» What is needed: Which lines run from the line with "time, L3.2: 0.346 -> 0.457" through the line with "Pressure, 10: 2 -> 1" in the entries below? Print them exactly, both ends included, and nothing more.

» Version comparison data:
--*--

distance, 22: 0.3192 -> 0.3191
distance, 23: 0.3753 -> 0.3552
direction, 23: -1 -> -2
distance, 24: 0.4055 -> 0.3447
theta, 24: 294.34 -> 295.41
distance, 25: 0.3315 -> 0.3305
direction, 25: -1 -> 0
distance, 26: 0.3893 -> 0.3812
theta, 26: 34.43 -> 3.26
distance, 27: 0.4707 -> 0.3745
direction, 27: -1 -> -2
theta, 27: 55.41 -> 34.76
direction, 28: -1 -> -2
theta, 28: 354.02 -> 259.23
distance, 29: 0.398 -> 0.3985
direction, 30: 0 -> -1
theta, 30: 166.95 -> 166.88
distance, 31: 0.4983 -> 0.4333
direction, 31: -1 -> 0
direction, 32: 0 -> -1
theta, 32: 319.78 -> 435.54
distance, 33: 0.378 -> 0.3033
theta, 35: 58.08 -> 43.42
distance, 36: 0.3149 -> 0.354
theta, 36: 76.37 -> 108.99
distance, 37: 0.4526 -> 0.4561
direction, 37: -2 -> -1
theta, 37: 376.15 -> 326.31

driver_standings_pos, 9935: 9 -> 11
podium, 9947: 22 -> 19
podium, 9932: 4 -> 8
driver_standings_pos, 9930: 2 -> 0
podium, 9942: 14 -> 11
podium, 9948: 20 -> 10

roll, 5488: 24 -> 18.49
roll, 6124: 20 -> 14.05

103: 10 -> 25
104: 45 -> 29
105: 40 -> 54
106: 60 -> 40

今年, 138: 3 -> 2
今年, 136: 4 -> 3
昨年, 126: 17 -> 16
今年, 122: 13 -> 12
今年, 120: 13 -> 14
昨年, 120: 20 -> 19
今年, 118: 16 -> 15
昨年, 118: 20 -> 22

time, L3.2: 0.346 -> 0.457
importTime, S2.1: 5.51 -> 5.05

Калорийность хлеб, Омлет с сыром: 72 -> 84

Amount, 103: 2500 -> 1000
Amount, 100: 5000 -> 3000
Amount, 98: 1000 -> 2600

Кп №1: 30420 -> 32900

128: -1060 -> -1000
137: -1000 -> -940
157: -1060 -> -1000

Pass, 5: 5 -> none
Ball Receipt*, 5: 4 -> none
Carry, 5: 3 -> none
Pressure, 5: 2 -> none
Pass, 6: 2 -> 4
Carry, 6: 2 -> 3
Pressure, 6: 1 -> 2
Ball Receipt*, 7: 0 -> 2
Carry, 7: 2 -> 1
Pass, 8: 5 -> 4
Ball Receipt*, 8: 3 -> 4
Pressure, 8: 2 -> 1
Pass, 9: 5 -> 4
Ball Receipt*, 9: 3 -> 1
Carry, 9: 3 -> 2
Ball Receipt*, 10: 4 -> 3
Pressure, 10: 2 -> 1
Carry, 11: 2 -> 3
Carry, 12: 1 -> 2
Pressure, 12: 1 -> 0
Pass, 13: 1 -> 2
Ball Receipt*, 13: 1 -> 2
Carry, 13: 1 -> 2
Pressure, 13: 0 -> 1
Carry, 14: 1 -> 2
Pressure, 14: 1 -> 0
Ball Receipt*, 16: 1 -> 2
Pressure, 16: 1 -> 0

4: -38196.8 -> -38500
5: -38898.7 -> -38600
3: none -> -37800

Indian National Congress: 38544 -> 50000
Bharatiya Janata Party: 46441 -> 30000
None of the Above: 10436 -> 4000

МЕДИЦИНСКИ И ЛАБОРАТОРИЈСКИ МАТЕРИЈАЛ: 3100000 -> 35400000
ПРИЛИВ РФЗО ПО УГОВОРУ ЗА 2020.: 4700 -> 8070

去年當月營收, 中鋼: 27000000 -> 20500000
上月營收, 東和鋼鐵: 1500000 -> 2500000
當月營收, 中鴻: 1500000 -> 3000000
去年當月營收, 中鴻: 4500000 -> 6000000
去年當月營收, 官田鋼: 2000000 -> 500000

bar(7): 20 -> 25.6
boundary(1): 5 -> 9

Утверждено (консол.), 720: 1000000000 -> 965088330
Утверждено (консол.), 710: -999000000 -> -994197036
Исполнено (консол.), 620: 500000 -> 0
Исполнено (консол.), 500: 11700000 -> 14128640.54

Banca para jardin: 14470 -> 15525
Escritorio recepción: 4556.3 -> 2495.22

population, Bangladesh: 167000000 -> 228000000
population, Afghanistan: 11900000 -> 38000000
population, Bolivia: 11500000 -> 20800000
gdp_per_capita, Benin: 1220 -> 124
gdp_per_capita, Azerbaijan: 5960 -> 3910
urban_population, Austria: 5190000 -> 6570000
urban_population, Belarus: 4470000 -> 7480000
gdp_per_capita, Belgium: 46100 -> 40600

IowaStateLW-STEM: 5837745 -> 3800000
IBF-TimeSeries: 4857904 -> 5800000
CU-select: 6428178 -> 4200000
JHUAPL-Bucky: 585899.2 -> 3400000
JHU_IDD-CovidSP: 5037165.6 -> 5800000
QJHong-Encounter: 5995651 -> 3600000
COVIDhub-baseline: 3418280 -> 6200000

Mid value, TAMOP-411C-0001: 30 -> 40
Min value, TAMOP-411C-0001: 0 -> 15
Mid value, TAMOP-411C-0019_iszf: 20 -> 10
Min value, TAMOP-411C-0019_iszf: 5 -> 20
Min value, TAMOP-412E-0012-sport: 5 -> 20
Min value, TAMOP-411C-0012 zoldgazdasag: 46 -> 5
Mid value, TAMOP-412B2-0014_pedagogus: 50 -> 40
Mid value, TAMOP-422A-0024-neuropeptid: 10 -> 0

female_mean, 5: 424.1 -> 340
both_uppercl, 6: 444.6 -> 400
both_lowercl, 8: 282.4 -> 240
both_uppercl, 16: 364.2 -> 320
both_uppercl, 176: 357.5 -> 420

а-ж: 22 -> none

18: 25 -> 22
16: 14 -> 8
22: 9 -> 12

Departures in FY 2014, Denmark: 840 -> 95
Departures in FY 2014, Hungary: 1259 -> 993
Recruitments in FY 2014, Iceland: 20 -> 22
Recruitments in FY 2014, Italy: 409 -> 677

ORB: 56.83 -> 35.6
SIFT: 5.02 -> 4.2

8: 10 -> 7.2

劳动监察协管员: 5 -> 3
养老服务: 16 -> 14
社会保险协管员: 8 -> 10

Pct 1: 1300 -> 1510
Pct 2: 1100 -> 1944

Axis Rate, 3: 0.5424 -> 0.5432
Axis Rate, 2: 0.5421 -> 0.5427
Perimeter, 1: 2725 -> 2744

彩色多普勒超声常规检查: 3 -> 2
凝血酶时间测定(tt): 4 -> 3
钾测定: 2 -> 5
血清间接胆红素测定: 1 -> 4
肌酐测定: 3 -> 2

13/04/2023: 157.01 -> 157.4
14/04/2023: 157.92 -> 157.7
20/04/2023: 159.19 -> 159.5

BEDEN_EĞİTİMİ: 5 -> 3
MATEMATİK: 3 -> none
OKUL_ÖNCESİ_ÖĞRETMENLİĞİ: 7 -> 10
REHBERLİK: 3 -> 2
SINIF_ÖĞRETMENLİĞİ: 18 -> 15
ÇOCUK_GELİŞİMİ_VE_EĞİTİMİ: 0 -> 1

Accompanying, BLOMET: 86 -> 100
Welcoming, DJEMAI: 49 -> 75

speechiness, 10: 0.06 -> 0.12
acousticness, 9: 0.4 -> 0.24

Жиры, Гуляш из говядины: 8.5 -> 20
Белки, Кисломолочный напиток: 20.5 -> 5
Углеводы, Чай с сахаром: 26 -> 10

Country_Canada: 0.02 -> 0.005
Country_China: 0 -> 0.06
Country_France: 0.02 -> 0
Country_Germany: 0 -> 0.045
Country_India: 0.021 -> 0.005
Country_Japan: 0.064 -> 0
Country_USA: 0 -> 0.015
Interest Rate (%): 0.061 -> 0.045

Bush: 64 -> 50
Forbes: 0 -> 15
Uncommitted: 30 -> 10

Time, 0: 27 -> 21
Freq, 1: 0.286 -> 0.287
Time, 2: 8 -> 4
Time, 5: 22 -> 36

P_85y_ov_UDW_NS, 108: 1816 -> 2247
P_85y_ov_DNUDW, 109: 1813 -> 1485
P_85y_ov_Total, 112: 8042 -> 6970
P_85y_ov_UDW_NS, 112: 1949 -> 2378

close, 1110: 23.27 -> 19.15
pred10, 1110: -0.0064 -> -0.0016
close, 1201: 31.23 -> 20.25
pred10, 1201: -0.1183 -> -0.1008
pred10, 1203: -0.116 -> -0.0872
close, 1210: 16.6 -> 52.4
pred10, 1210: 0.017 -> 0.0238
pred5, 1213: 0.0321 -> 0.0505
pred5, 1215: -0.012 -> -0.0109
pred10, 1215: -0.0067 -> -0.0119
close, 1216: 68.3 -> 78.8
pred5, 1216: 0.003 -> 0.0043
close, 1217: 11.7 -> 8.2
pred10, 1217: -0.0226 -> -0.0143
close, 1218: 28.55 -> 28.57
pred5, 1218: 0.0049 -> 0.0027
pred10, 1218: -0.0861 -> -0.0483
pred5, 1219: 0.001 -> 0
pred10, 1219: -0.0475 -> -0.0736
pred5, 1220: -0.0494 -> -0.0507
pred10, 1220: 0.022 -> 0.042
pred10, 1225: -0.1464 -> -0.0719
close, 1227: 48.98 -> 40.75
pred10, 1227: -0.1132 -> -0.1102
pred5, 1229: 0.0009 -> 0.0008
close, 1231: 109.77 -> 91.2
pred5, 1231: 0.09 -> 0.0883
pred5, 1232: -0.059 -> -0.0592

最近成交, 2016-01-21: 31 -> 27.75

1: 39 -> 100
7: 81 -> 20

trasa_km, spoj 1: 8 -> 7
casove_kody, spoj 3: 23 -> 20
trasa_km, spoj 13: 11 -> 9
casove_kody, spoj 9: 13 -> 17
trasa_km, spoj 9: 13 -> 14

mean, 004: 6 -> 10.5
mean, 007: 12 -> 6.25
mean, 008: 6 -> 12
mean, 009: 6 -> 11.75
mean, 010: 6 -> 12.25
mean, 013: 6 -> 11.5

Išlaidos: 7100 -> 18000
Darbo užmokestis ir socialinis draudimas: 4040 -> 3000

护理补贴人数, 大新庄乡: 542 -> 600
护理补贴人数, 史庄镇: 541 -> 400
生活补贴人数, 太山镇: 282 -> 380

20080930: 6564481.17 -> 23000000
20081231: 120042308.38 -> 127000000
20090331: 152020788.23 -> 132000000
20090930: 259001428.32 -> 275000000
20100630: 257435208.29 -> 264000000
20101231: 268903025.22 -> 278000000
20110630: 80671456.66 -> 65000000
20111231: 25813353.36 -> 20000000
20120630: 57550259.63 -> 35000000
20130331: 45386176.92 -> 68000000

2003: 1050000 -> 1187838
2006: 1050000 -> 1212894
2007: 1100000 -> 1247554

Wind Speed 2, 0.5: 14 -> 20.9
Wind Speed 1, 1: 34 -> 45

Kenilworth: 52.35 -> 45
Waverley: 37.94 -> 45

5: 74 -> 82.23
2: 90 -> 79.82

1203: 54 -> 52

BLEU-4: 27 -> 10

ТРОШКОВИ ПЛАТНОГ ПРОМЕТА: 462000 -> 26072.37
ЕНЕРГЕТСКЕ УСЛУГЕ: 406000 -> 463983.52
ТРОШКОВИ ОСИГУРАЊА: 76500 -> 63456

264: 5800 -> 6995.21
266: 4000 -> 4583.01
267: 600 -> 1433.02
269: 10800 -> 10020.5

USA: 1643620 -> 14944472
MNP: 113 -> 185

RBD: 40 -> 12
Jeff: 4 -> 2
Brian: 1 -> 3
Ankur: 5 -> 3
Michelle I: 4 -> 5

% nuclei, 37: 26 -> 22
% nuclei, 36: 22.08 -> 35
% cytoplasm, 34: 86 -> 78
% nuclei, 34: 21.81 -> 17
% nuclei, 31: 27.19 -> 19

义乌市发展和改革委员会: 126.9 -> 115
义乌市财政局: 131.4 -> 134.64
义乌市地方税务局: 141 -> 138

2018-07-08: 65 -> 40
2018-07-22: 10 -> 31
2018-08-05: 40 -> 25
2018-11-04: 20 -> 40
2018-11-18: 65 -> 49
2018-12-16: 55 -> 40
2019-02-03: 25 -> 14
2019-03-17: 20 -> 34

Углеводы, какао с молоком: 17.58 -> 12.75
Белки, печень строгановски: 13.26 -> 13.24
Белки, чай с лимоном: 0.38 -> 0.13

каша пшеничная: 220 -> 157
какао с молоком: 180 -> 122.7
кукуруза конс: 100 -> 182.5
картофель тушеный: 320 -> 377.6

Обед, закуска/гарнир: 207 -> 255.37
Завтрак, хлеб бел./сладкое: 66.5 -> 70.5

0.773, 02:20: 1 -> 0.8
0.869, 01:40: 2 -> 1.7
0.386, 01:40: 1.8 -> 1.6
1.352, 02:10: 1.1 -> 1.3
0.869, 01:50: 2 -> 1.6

--*--

» Response area:
time, L3.2: 0.346 -> 0.457
importTime, S2.1: 5.51 -> 5.05

Калорийность хлеб, Омлет с сыром: 72 -> 84

Amount, 103: 2500 -> 1000
Amount, 100: 5000 -> 3000
Amount, 98: 1000 -> 2600

Кп №1: 30420 -> 32900

128: -1060 -> -1000
137: -1000 -> -940
157: -1060 -> -1000

Pass, 5: 5 -> none
Ball Receipt*, 5: 4 -> none
Carry, 5: 3 -> none
Pressure, 5: 2 -> none
Pass, 6: 2 -> 4
Carry, 6: 2 -> 3
Pressure, 6: 1 -> 2
Ball Receipt*, 7: 0 -> 2
Carry, 7: 2 -> 1
Pass, 8: 5 -> 4
Ball Receipt*, 8: 3 -> 4
Pressure, 8: 2 -> 1
Pass, 9: 5 -> 4
Ball Receipt*, 9: 3 -> 1
Carry, 9: 3 -> 2
Ball Receipt*, 10: 4 -> 3
Pressure, 10: 2 -> 1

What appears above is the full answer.